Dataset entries
══════════

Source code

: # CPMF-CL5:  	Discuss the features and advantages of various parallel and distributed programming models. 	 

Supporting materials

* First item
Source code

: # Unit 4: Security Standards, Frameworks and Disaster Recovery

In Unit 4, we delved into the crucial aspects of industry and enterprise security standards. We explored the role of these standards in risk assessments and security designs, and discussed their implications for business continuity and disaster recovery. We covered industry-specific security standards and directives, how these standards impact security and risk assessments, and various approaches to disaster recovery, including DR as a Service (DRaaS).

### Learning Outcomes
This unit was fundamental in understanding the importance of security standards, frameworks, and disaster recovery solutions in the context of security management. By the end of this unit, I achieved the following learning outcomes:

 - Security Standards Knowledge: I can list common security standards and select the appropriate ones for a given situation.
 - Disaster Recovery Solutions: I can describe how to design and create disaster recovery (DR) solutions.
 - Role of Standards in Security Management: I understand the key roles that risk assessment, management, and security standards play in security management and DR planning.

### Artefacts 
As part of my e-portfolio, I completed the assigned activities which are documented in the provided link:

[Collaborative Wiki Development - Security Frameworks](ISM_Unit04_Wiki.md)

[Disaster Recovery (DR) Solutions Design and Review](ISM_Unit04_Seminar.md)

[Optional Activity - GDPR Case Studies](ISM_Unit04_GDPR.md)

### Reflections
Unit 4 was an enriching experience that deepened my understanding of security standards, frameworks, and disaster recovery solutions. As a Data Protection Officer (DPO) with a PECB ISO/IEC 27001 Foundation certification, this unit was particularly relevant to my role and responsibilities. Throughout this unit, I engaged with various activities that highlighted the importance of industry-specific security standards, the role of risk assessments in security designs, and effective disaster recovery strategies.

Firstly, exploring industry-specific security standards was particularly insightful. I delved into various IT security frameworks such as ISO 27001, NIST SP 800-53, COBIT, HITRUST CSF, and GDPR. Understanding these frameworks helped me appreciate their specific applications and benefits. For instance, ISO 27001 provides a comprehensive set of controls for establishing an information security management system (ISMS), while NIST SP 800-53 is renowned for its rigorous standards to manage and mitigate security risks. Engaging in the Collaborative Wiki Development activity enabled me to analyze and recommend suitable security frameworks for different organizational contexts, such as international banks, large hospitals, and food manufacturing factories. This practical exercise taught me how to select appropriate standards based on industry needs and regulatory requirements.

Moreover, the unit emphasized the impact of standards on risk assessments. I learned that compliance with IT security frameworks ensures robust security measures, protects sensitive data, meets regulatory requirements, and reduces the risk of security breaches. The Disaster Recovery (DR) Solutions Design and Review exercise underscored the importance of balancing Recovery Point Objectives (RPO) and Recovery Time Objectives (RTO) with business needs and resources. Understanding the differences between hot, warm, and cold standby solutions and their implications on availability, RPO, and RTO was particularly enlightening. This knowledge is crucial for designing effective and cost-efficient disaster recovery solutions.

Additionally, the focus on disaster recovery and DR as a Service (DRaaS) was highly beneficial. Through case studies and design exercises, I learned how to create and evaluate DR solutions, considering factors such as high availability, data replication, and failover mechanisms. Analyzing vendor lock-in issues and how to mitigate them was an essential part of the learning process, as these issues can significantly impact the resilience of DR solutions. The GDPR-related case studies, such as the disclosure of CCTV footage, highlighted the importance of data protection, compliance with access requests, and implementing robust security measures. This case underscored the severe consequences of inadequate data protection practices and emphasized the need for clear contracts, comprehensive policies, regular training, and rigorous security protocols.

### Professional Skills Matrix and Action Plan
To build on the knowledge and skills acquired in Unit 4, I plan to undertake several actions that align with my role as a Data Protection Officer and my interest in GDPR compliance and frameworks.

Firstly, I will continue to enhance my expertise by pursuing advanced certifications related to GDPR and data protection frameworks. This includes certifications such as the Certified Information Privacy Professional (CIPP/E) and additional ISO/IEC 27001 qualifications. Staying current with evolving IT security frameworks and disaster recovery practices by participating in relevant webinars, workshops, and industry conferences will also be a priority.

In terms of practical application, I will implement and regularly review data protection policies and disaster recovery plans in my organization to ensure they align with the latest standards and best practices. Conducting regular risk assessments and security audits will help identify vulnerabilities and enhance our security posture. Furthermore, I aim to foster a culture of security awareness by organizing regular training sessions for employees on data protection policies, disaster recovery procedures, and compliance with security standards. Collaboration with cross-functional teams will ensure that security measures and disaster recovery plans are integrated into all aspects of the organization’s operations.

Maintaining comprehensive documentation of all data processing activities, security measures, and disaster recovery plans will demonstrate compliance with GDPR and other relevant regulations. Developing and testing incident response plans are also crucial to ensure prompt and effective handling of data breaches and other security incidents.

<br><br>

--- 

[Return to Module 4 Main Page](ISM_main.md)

══════════

◆ **About this task**: Go through the data above and find the lines with the word "align". Copy each of those lines.

◆ **Result of this exercise**:
To build on the knowledge and skills acquired in Unit 4, I plan to undertake several actions that align with my role as a Data Protection Officer and my interest in GDPR compliance and frameworks.
In terms of practical application, I will implement and regularly review data protection policies and disaster recovery plans in my organization to ensure they align with the latest standards and best practices. Conducting regular risk assessments and security audits will help identify vulnerabilities and enhance our security posture. Furthermore, I aim to foster a culture of security awareness by organizing regular training sessions for employees on data protection policies, disaster recovery procedures, and compliance with security standards. Collaboration with cross-functional teams will ensure that security measures and disaster recovery plans are integrated into all aspects of the organization’s operations.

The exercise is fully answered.